--- ASSIGNMENT ---
Report back every line in the data that includes the string "More".

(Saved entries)
----

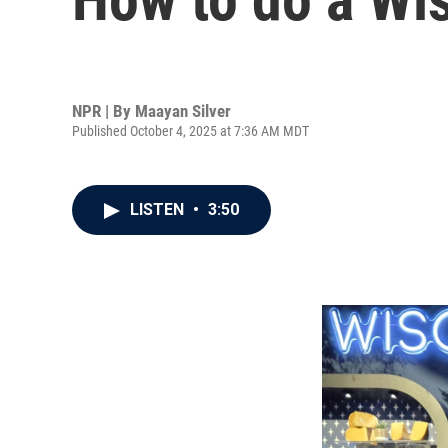
NPR | By
Maayan Silver
Published October 4, 2025 at 7:36 AM MDT
LISTEN
•
3:50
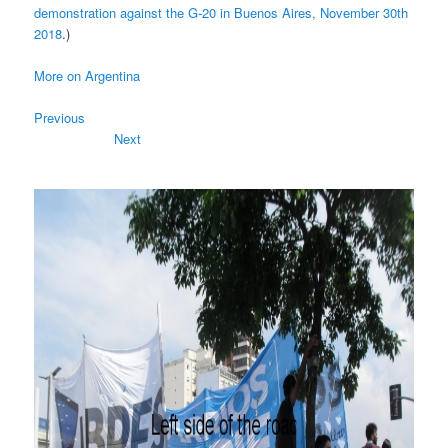
demonstration against the G-20 in Buenos Aires, November 30th
2018
.)
More on Argentina
Previous
Next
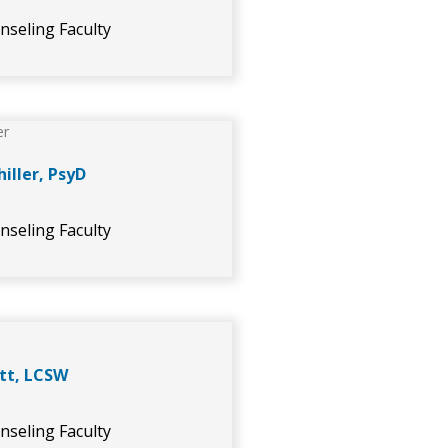
nseling Faculty
hiller, PsyD
nseling Faculty
tt, LCSW
nseling Faculty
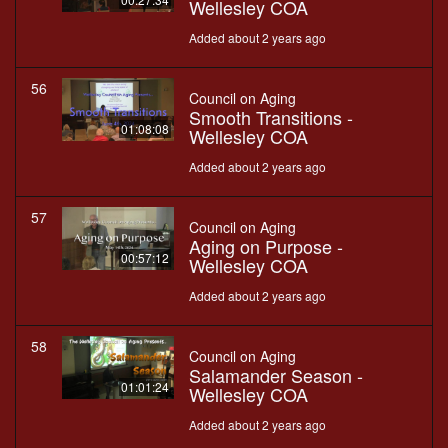
Wellesley COA
Added about 2 years ago
56
Council on Aging
Smooth Transitions -
01:08:08
Wellesley COA
Added about 2 years ago
57
Council on Aging
Aging on Purpose -
00:57:12
Wellesley COA
Added about 2 years ago
58
Council on Aging
Salamander Season -
01:01:24
Wellesley COA
Added about 2 years ago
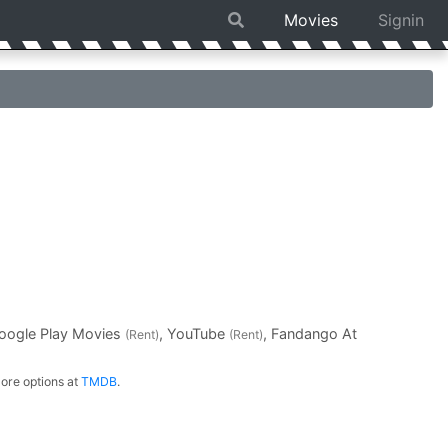
Movies
Signin
Google Play Movies
, YouTube
, Fandango At
(Rent)
(Rent)
ore options at
TMDB
.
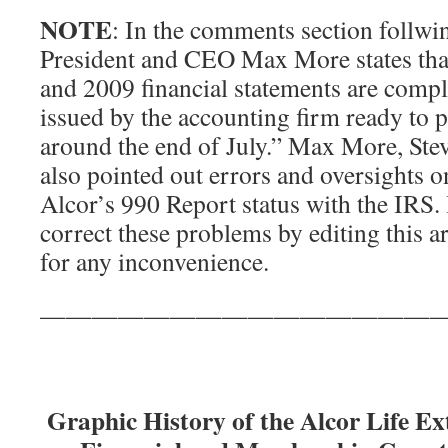
NOTE
: In the comments section follwin
President and CEO Max More states that
and 2009 financial statements are compl
issued by the accounting firm ready to 
around the end of July.” Max More, Ste
also pointed out errors and oversights o
Alcor’s 990 Report status with the IRS.
correct these problems by editing this a
for any inconvenience.
———————————————
Graphic History of the Alcor Life E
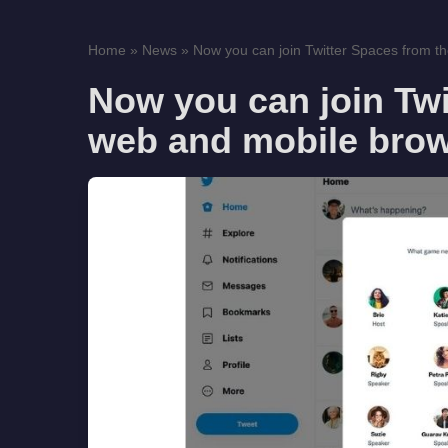
Home
»
News
»
Now you can join Twitter Spaces from t
Now you can join Twi
web and mobile bro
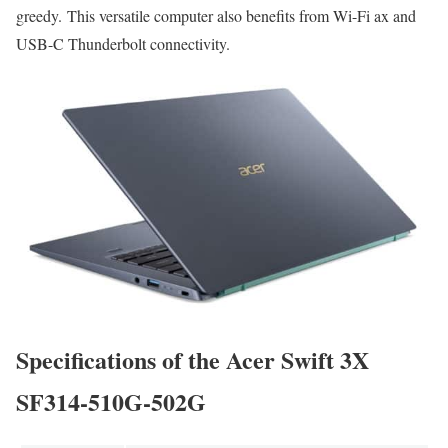
greedy. This versatile computer also benefits from Wi-Fi ax and
USB-C Thunderbolt connectivity.
Specifications of the Acer Swift 3X
SF314-510G-502G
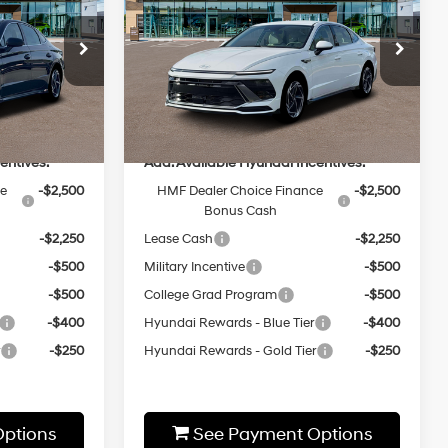
Sport
MSRP
4 Cyl - 2.5 L
24/33 MPG
2.5L 4 cyl
Less
8-Speed
Special Offer
Automatic
ck:
HZ557
VIN:
KMHL64JA8TA549739
Stock:
HZ267
Model:
29442A4S
$32,460
MSRP:
$32,820
Ext.
Int.
Ext.
Int.
In-stock
entives:
Add. Available Hyundai Incentives:
ce
-$2,500
HMF Dealer Choice Finance
-$2,500
Bonus Cash
-$2,250
Lease Cash
-$2,250
-$500
Military Incentive
-$500
-$500
College Grad Program
-$500
-$400
Hyundai Rewards - Blue Tier
-$400
r
-$250
Hyundai Rewards - Gold Tier
-$250
ptions
See Payment Options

----

--- TASK RESULT ---
More on Argentina
President and CEO Max More states that
around the end of July.” Max More, Ste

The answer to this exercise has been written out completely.